▶ **Text to read**:
--- Start ---
Why use output buffering in PHP?

Question

I have read quite a bit of material on Internet where different authors suggest using output buffering. An interesting thing is that most authors argument for its use only because it allows for mixing response headers with actual content.

I think that Web applications crossing certain size / complexity threshold should not mix generating headers and content, and that the developer should rightfully suspect potential faults in applications that attempt to send headers after body has been generated.

This is my first argument against the ob_* output buffering API. Even for that little convenience you get - mixing headers with output - I believe it isn't worth it, unless one simply is rapidly "hacking" or "prototyping" scripts.

Also, I think most people dealing with the output buffering API do not think about the fact that even without the explicit output buffering enabled, PHP in combination with the Web server it is plugged into, still does some internal buffering anyway. It is easy to check - have a script echo some short string, then sleep for say 10 seconds, then do another echo. Go to the script URL with a Web browser and watch the blank page pause for 10 seconds, with both lines appearing thereafter. Before some say that it is a rendering artefact, not traffic, tracing the actual traffic between the client and the server shows that the server has generated the Content-Length header with an appropriate value for the entire output - suggesting that the output was not sent progressively with each echo call, but accumulated in some buffer and then sent on script termination.
--- End ---
Saved data entries:
--- Start ---
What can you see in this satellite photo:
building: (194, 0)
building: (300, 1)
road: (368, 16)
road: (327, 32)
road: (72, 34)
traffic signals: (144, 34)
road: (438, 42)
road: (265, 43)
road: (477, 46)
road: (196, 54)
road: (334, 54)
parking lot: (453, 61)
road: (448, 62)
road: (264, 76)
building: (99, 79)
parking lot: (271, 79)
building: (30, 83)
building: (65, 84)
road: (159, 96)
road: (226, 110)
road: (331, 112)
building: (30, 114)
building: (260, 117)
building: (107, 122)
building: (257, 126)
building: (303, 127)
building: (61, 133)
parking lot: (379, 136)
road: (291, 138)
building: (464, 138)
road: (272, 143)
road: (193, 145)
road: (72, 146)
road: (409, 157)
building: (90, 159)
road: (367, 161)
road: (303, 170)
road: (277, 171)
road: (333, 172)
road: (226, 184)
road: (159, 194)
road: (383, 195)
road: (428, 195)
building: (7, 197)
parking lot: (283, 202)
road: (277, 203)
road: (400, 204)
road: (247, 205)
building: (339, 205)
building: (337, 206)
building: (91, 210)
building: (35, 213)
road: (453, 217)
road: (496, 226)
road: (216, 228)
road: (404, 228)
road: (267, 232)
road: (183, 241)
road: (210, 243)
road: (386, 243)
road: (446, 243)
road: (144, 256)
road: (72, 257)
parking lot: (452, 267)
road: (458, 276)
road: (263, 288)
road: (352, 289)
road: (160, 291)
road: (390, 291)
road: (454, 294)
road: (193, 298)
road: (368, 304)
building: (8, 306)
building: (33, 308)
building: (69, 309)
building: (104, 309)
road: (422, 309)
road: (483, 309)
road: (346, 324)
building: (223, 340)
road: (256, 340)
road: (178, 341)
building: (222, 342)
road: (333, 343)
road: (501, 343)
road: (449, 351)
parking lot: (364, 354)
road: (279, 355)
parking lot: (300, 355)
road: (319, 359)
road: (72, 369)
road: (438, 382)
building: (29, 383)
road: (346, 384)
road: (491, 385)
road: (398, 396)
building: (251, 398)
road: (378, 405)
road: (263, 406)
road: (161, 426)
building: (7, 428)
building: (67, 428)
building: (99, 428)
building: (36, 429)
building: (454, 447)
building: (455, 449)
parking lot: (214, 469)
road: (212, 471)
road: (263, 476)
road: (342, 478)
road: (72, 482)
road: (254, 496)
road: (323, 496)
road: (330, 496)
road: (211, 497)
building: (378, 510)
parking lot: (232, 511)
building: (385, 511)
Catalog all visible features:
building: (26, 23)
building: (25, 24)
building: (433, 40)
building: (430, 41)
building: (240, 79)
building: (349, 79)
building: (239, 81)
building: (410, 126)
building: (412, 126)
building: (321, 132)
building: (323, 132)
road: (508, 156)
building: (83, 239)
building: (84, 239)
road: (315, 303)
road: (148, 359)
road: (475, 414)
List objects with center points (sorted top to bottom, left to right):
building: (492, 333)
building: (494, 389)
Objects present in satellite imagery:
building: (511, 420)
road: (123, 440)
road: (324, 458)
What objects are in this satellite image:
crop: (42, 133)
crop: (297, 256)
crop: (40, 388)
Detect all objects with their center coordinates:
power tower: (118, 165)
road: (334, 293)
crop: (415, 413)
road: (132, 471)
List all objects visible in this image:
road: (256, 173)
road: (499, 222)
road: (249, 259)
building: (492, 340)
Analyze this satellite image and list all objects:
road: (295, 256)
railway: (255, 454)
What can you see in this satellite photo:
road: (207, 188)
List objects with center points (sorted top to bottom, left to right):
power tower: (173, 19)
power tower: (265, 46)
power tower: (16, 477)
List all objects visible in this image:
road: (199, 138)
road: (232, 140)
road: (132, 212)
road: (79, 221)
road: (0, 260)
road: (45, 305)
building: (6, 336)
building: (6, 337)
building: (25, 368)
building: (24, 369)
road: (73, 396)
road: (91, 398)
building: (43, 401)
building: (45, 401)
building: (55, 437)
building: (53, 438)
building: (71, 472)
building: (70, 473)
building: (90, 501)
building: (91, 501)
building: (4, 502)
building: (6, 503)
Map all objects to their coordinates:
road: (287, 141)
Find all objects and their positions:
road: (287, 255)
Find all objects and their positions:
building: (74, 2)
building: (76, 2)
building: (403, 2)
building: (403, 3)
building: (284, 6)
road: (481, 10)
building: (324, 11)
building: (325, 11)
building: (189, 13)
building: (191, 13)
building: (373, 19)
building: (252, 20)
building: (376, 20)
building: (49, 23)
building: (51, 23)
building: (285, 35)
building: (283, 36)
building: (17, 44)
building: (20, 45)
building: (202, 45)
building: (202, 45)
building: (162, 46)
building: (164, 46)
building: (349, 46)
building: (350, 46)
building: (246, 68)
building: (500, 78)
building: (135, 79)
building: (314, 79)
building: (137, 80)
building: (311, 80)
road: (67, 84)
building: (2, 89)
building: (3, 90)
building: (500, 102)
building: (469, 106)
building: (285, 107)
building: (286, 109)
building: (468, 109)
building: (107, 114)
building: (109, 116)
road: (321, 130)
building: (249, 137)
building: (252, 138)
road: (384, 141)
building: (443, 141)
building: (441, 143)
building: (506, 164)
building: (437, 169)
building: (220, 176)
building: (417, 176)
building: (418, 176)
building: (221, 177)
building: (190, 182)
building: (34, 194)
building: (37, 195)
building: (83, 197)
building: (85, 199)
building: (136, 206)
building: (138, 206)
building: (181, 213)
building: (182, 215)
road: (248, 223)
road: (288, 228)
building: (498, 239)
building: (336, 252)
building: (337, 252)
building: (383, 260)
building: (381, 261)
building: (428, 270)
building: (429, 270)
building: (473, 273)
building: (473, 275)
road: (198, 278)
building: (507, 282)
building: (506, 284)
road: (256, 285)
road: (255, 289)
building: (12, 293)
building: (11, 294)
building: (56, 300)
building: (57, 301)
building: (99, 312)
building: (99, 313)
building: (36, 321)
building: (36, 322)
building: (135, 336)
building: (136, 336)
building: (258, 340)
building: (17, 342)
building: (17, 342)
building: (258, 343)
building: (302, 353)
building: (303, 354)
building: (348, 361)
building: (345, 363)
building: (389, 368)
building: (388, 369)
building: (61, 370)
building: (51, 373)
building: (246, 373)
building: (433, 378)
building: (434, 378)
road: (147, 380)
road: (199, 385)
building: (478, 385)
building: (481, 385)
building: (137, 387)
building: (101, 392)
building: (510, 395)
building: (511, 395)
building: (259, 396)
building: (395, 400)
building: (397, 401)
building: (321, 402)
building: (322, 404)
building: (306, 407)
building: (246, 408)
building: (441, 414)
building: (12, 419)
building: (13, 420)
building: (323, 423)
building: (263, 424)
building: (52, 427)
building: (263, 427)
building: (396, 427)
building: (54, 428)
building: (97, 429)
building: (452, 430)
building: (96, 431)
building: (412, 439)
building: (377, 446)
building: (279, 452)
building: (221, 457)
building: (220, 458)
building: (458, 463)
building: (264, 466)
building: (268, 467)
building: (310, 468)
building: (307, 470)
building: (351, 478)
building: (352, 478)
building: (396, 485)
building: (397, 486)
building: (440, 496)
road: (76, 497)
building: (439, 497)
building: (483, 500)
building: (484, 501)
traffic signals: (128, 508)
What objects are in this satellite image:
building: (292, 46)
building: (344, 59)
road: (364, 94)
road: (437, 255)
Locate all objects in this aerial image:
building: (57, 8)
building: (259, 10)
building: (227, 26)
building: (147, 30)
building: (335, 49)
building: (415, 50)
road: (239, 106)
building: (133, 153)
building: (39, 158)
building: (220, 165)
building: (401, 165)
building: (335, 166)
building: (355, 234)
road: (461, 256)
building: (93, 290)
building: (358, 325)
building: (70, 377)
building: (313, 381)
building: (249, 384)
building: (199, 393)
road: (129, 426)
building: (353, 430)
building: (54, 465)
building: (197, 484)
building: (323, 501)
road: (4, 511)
--- End ---
▶ **Task objective**: Go on with the post about output buffering in PHP, starting right after its last sentence.

▶ **Result for this task**:
This is one of my gripes with explicit output buffering - why do we need two different output buffer implementations on top of one another? May it be because some of it is subject to conditions a PHP developer cannot control, so another means to control it is put into PHP?

In any case, I for one, start to think one should avoid explicit output buffering (the series of ob_* functions) and rely on the implicit one, assisting it with the good flush function, when necessary. Maybe if there was some guarantee from the Web server to actually commit output to the client with each echo/print call, then it would be useful to set up explicit buffering - after all one does not want to send response to the client with some 100 byte chunks. But the alternative with two buffers seems like a somewhat useless layer of abstraction.

With all this in mind, why use output buffering?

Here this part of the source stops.